Every line of the entries below that includes "können" belongs in the answer, copied as written.
(Materials provided Opens)
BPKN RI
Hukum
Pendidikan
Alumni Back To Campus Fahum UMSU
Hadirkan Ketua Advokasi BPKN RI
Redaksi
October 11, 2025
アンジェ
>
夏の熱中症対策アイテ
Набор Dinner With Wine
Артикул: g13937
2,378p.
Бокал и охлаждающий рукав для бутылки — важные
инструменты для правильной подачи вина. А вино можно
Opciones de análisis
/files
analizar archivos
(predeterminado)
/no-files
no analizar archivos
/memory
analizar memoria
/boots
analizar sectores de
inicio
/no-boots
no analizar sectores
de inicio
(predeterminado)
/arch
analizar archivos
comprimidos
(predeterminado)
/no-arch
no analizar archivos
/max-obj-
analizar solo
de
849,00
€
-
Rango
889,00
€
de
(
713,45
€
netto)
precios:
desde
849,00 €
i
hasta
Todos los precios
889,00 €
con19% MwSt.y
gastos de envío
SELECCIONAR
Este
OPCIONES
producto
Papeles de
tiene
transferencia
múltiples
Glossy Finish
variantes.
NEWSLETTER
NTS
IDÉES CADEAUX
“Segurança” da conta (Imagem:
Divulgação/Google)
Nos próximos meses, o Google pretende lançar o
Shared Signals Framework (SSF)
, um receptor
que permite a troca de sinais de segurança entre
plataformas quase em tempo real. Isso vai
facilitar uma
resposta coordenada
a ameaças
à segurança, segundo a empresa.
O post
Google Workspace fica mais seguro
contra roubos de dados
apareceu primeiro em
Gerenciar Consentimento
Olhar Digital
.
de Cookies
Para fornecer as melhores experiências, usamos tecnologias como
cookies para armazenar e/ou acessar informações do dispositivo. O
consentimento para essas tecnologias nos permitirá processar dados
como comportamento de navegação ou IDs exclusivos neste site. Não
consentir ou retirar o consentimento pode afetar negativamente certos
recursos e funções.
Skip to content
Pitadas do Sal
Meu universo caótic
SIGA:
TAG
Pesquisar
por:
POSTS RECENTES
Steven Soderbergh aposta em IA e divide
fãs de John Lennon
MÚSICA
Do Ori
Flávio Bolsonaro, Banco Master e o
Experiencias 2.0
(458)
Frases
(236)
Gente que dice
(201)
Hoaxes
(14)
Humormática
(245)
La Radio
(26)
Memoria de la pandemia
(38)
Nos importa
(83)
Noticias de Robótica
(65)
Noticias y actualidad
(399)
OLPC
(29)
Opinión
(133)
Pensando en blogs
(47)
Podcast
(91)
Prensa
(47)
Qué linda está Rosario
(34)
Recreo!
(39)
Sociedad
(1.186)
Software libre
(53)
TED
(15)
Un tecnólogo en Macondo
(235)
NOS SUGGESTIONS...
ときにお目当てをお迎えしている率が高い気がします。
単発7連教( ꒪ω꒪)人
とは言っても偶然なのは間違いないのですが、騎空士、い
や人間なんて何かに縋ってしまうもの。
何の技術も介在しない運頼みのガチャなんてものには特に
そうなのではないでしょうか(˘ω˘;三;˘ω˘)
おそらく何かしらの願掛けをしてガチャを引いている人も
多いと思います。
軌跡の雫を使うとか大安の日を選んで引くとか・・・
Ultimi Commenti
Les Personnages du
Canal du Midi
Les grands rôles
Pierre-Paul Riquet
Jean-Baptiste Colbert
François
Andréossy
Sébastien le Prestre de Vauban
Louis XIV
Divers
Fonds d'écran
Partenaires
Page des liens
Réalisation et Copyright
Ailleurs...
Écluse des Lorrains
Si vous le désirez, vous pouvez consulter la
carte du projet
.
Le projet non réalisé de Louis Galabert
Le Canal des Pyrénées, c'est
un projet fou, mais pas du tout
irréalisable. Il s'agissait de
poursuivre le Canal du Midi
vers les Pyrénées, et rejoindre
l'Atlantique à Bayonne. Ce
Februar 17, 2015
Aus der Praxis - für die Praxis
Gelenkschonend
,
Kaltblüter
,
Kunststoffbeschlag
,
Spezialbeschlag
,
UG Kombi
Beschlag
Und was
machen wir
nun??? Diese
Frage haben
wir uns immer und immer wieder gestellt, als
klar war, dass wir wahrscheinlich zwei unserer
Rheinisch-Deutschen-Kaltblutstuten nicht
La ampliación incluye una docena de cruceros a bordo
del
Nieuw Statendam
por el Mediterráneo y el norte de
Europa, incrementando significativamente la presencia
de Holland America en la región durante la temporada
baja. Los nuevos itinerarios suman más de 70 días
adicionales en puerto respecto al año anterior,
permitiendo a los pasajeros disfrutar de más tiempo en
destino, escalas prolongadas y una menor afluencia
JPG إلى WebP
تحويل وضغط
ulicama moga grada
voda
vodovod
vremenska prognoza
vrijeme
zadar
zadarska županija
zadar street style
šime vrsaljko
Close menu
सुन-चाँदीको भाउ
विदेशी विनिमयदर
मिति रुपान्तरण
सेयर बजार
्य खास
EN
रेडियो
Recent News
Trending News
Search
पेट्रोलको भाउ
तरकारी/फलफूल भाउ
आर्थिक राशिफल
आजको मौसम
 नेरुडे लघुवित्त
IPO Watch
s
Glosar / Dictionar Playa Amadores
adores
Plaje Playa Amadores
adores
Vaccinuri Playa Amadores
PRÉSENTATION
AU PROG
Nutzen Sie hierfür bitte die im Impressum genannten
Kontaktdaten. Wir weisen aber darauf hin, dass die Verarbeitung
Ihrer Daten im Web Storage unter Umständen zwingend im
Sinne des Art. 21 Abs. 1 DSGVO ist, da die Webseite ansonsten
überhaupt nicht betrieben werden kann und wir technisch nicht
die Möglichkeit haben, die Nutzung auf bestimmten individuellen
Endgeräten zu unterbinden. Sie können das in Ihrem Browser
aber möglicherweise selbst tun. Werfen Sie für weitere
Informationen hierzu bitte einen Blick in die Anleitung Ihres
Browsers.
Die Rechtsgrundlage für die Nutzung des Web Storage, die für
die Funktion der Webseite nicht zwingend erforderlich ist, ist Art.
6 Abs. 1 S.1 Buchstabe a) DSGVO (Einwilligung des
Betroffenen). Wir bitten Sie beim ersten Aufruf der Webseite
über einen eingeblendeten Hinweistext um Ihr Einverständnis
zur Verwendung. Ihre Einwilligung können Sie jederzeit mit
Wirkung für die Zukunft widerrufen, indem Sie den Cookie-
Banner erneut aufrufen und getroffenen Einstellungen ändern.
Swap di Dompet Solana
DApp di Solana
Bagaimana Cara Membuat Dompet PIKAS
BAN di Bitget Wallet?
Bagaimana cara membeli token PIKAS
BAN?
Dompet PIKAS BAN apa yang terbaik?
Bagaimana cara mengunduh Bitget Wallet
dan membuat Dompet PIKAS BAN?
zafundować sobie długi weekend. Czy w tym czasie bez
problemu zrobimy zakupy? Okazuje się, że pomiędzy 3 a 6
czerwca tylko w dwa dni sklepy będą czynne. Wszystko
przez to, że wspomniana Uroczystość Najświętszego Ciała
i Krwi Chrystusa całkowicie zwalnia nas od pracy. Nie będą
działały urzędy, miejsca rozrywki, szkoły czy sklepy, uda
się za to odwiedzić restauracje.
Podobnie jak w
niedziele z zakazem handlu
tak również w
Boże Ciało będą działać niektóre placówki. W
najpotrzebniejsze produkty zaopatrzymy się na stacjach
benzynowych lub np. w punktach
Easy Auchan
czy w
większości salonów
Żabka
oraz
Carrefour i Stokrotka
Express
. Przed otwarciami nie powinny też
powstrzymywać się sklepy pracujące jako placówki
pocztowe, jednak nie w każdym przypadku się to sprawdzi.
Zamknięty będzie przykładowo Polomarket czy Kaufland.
(Materials provided Closes)
• [Written reply]:
Endgeräten zu unterbinden. Sie können das in Ihrem Browser
zur Verwendung. Ihre Einwilligung können Sie jederzeit mit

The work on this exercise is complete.